### Problem
Reproduce the data from its first line up to and including the line with "Count of mugs: 22", changing "backdrop" to "tabletop" and leaving everything else the same.

****

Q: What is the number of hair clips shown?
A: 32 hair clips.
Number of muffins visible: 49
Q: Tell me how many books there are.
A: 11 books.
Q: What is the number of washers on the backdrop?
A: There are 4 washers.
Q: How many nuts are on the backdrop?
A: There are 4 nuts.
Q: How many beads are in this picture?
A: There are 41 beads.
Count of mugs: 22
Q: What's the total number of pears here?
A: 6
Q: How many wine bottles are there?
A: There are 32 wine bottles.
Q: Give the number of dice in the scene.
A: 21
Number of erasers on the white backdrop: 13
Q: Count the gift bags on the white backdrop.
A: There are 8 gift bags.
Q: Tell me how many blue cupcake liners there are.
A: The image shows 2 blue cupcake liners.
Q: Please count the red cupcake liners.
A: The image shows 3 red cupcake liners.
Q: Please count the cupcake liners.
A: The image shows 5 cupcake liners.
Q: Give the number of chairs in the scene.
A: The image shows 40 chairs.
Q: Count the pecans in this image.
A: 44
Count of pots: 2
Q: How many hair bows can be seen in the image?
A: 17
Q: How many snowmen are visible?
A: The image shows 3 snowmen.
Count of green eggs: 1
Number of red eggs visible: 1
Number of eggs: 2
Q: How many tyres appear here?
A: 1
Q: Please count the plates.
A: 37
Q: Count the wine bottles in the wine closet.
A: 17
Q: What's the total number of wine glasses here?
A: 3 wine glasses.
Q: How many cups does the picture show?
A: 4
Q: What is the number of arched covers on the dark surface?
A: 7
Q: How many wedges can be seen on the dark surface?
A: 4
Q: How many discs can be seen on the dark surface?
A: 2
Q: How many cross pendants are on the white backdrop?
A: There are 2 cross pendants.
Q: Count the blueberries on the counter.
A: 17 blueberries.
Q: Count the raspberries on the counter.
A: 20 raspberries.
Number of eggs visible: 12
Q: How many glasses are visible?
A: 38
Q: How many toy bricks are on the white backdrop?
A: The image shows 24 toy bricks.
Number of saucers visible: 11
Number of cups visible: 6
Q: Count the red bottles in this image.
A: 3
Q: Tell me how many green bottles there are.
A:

****

### Response to the task
Q: What is the number of hair clips shown?
A: 32 hair clips.
Number of muffins visible: 49
Q: Tell me how many books there are.
A: 11 books.
Q: What is the number of washers on the tabletop?
A: There are 4 washers.
Q: How many nuts are on the tabletop?
A: There are 4 nuts.
Q: How many beads are in this picture?
A: There are 41 beads.
Count of mugs: 22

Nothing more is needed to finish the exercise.